RECORDS:
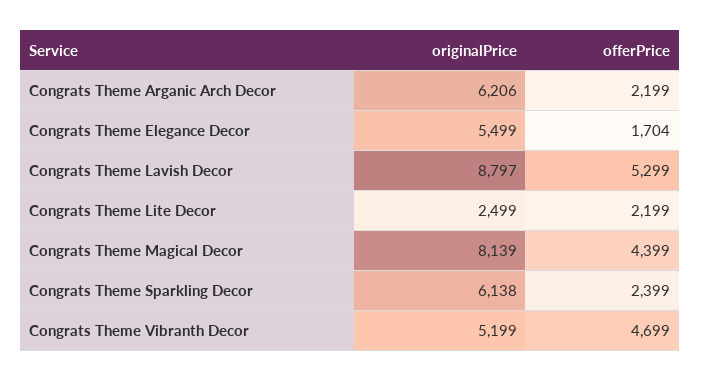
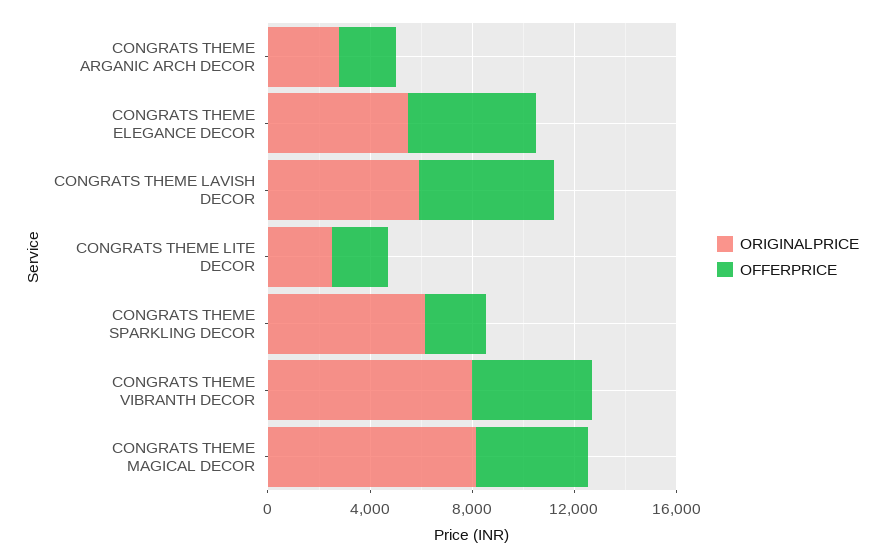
  {
    "originalPrice": {
-     "Congrats Theme Arganic Arch Decor": 6206,
+     "Congrats Theme Arganic Arch Decor": 3000,
      "Congrats Theme Elegance Decor": 5499,
-     "Congrats Theme Lavish Decor": 8797,
+     "Congrats Theme Lavish Decor": 6000,
      "Congrats Theme Lite Decor": 2499,
      "Congrats Theme Magical Decor": 8139,
      "Congrats Theme Sparkling Decor": 6138,
-     "Congrats Theme Vibranth Decor": 5199
+     "Congrats Theme Vibranth Decor": 8000
    },
    "offerPrice": {
      "Congrats Theme Arganic Arch Decor": 2199,
-     "Congrats Theme Elegance Decor": 1704,
+     "Congrats Theme Elegance Decor": 5000,
      "Congrats Theme Lavish Decor": 5299,
      "Congrats Theme Lite Decor": 2199,
      "Congrats Theme Magical Decor": 4399,
      "Congrats Theme Sparkling Decor": 2399,
      "Congrats Theme Vibranth Decor": 4699
    }
  }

WHAT THE TASK ASKS: No pictures should appear in the copy, and each record above is to be returned exactly.

RESPONSE TO THIS TASK:
  {
    "originalPrice": {
-     "Congrats Theme Arganic Arch Decor": 6206,
+     "Congrats Theme Arganic Arch Decor": 3000,
      "Congrats Theme Elegance Decor": 5499,
-     "Congrats Theme Lavish Decor": 8797,
+     "Congrats Theme Lavish Decor": 6000,
      "Congrats Theme Lite Decor": 2499,
      "Congrats Theme Magical Decor": 8139,
      "Congrats Theme Sparkling Decor": 6138,
-     "Congrats Theme Vibranth Decor": 5199
+     "Congrats Theme Vibranth Decor": 8000
    },
    "offerPrice": {
      "Congrats Theme Arganic Arch Decor": 2199,
-     "Congrats Theme Elegance Decor": 1704,
+     "Congrats Theme Elegance Decor": 5000,
      "Congrats Theme Lavish Decor": 5299,
      "Congrats Theme Lite Decor": 2199,
      "Congrats Theme Magical Decor": 4399,
      "Congrats Theme Sparkling Decor": 2399,
      "Congrats Theme Vibranth Decor": 4699
    }
  }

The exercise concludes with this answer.